▶ [Passage provided]:
The "K" refers to Kelvin, a measure of the color of the light emitted by the tube. It doesn't have anything to do with power.

We could start another *really* long technical discussion about Kelvin, spectrum, PAR, PUR, etc. Let's not! For planted tanks, a fluorescent tube with a rating of 5,000K to 10,000K will work. Most people stay at the lower end of the range, 5,000K to 6,500K.


----------



## batkidiii (Nov 12, 2014)

I think I'm starting to understand the t-5 NO. I found this one that isn't too expensive. What do you think Michael?

http://www.marineandreef.com/Coralife_NO_Normal_Output_T5_Aqualight_s/293.htm


----------



## Michael (Jul 20, 2010)

Unfortunately, I own two of these fixtures and cannot recommend them. The ballasts are bad and the reflector is worse. Plus the tubes that these particular fixtures come with are not good for planted tanks. I am just waiting for mine to go out so I can replace them.

Sorry I couldn't be more helpful.


----------



## batkidiii (Nov 12, 2014)

Thanks Michael for the heads up. The other two choices I was looking at was this fixture.

http://www.kensfish.com/aquarium-su...p-blue-pro-t-5-ho-single-bulb-fixture-48.html

http://www.kensfish.com/aquarium-su...5-double-bulb-fixture-with-moonlights-48.html

I was wondering if anyone has these fixtures.


----------



## Newt (Apr 1, 2004)

Those are both High Output fixtures/bulbs. The second has salt water bulbs.


----------



## Michael (Jul 20, 2010)

I don't have any direct experience with either of these fixtures, but just from the descriptions they've got to be better than the Coralife! You can also post a question in the lighting forum for members' opinions on these lights.

▶ [Source data]:
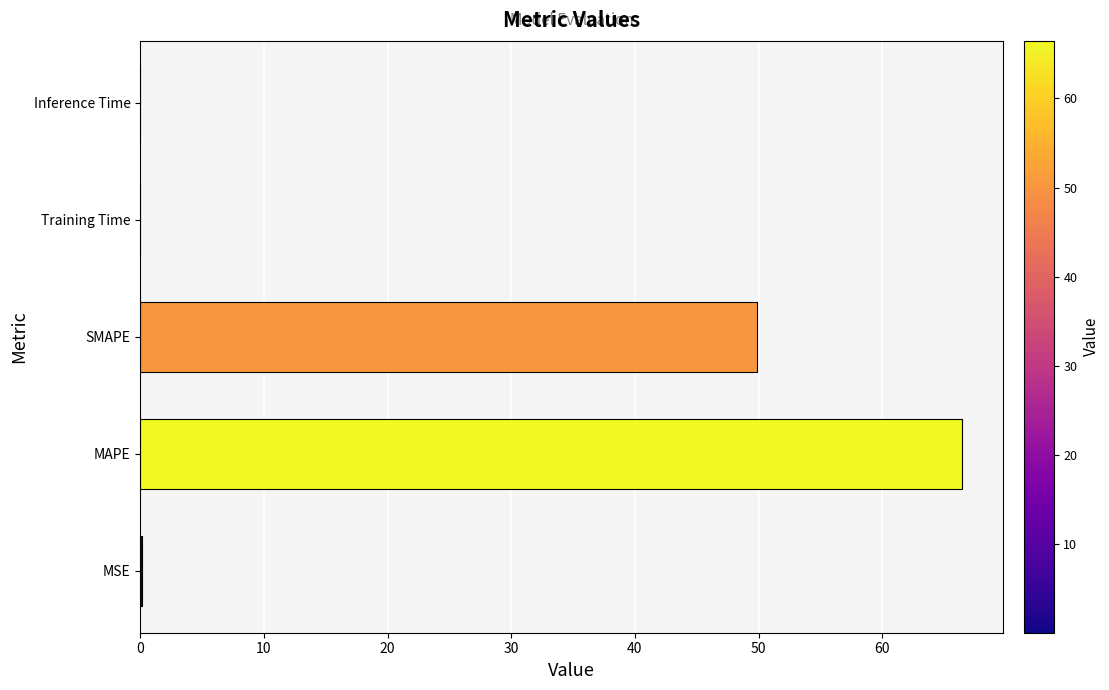

Which category has the highest value across all series?

MAPE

▶ [Required actions]:
1. In the aquarium lighting thread, translate this sentence into Spanish: "Most people stay at the lower end of the range, 5,000K to 6,500K."
2. According to the aquarium lighting thread, what does the "K" in a fluorescent tube's rating refer to?
3. Duplicate the part of the aquarium lighting thread starting at "Thanks Michael for" and ending at "(Apr 1, 2004)".

▶ [Answer list]:
1. La mayoría de la gente se queda en el extremo inferior del rango, de 5,000K a 6,500K.

2. Kelvin, a measure of the color of the light emitted by the tube.

3.
Thanks Michael for the heads up. The other two choices I was looking at was this fixture.

http://www.kensfish.com/aquarium-su...p-blue-pro-t-5-ho-single-bulb-fixture-48.html

http://www.kensfish.com/aquarium-su...5-double-bulb-fixture-with-moonlights-48.html

I was wondering if anyone has these fixtures.


----------



## Newt (Apr 1, 2004)